▼

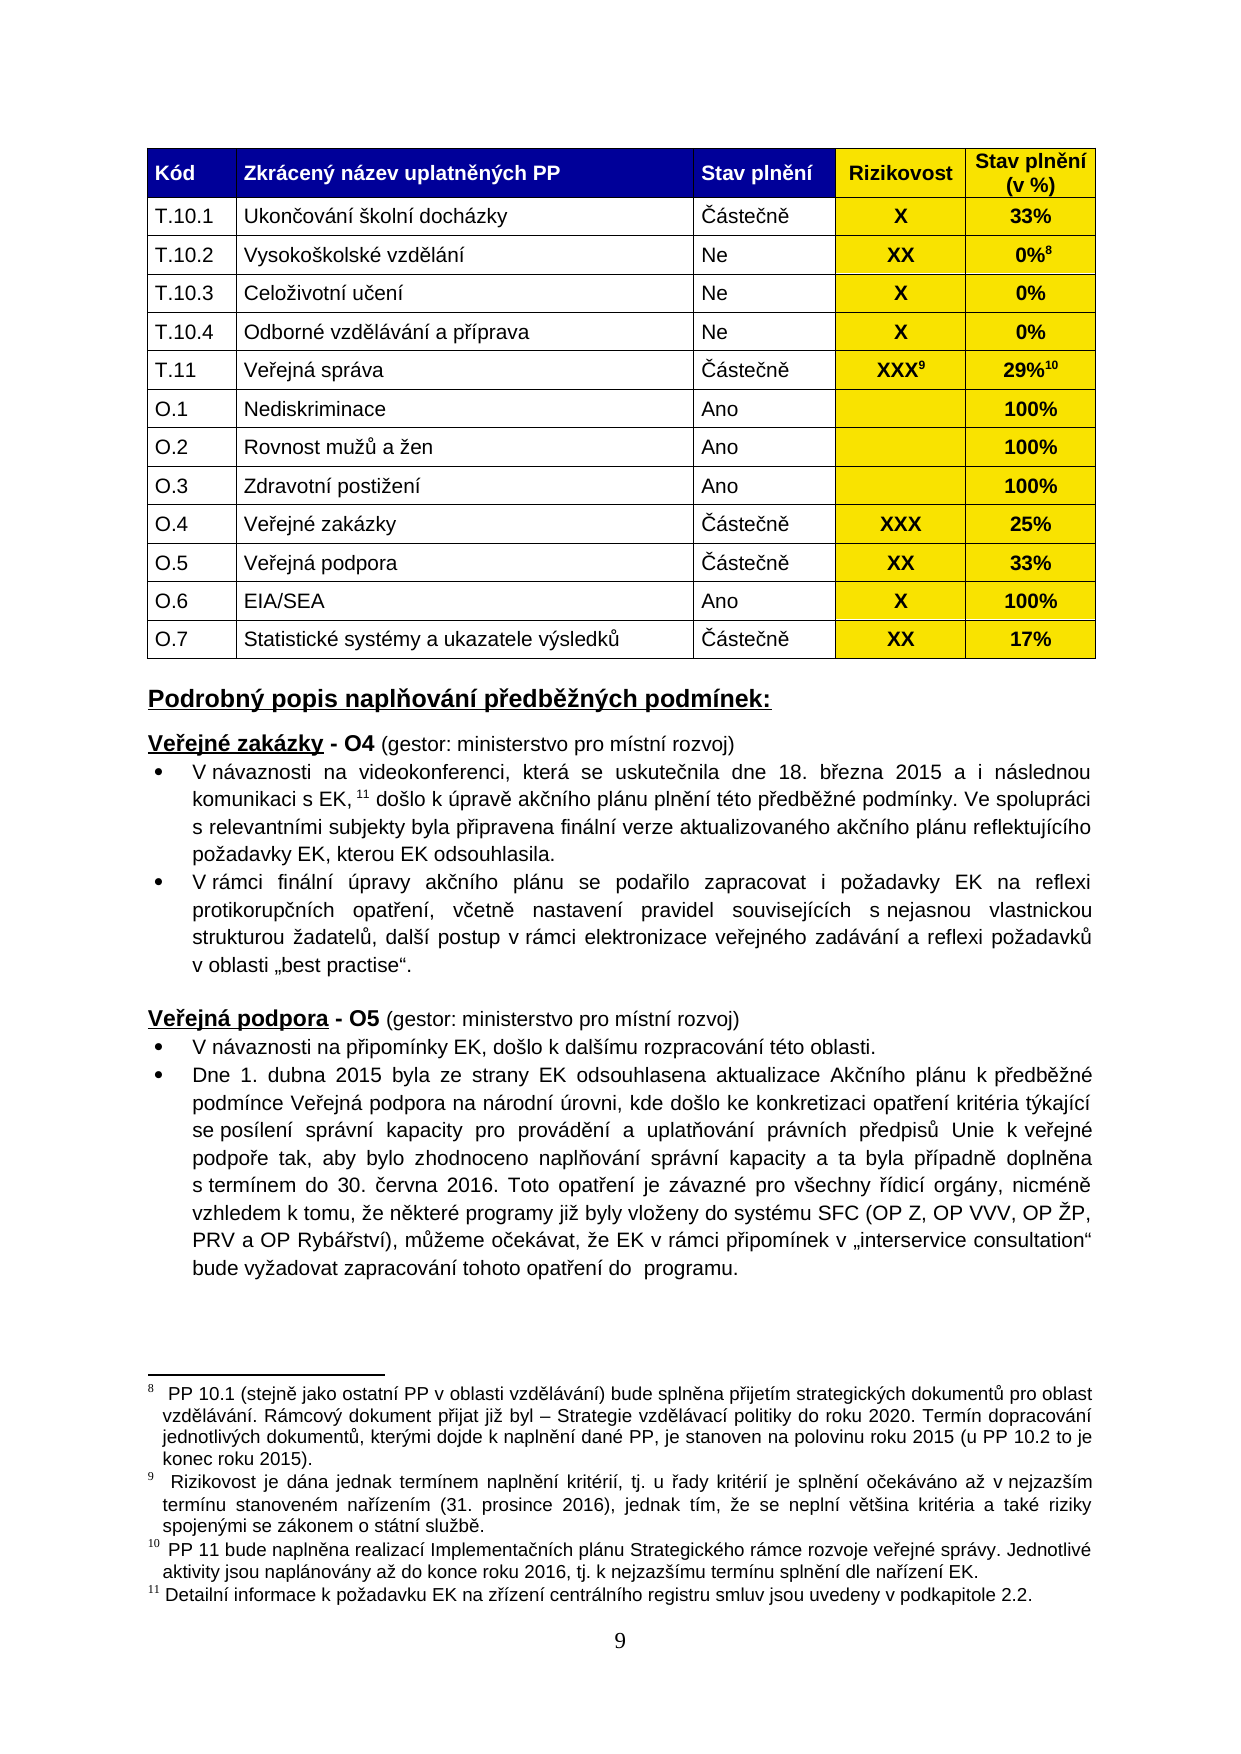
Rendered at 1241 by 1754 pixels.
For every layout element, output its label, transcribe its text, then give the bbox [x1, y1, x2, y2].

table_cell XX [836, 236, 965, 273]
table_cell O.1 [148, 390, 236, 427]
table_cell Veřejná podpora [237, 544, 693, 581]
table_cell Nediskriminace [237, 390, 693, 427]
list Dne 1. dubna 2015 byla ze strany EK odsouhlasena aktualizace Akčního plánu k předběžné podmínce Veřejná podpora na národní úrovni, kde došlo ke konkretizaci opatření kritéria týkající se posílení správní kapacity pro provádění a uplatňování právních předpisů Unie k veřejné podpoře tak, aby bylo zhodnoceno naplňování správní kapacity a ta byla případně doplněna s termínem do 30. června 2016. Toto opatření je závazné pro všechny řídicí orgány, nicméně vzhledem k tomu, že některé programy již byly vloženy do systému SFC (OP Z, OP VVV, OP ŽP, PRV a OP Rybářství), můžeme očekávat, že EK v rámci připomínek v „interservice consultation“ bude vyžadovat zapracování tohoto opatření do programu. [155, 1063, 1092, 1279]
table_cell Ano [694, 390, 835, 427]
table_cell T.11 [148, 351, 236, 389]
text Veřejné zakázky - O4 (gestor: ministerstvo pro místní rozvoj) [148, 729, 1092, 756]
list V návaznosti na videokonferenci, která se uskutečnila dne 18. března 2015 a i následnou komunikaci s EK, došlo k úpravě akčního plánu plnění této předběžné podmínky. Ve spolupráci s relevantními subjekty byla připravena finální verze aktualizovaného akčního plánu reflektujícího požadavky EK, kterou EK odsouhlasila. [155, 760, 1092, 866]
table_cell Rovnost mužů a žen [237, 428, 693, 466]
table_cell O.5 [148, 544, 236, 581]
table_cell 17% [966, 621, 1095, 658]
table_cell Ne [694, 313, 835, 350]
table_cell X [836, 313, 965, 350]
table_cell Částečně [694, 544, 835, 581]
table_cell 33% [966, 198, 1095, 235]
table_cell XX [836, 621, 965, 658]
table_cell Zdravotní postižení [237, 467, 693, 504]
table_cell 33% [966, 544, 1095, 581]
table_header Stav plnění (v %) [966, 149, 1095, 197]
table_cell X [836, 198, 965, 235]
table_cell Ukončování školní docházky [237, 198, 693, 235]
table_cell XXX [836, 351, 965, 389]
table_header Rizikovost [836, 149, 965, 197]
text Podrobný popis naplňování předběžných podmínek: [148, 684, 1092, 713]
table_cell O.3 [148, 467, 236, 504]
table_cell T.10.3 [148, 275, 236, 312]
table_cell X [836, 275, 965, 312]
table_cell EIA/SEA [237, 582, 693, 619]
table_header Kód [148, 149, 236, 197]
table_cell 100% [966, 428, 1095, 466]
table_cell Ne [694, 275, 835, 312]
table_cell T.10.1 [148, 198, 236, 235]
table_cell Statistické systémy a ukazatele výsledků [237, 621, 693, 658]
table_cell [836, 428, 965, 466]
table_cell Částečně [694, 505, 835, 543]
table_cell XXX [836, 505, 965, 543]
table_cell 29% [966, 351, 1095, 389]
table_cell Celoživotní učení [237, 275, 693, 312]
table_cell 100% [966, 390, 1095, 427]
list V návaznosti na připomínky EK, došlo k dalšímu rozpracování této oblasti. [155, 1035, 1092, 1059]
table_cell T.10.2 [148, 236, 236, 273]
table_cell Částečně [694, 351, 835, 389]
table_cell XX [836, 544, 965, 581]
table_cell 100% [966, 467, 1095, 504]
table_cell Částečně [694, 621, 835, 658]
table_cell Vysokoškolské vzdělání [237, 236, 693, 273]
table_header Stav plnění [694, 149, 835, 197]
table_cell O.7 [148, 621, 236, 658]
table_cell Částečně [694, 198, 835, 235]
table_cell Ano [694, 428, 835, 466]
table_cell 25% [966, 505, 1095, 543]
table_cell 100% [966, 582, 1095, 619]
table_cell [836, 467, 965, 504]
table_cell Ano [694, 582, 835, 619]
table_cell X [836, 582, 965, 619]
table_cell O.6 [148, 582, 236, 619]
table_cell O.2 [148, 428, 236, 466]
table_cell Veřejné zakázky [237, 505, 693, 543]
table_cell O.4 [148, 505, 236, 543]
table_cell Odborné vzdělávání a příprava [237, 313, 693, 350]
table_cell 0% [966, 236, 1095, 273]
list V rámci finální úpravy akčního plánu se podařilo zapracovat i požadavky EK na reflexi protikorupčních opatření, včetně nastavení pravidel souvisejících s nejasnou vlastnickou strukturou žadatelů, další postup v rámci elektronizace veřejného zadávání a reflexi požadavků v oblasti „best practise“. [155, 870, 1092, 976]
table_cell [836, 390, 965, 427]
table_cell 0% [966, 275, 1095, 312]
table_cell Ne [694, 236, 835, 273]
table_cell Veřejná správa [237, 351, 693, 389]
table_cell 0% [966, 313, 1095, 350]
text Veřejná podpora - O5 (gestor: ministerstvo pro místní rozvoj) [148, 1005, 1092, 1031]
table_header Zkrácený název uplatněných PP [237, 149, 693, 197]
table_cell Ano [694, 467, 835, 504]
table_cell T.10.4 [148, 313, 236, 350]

▲

_DIRECTIONS:_
Only the lines containing the string "ministerstvo" are needed; pull them out of the records.

_ANSWER TO THIS EXERCISE:_
text Veřejné zakázky - O4 (gestor: ministerstvo pro místní rozvoj) [148, 729, 1092, 756]
text Veřejná podpora - O5 (gestor: ministerstvo pro místní rozvoj) [148, 1005, 1092, 1031]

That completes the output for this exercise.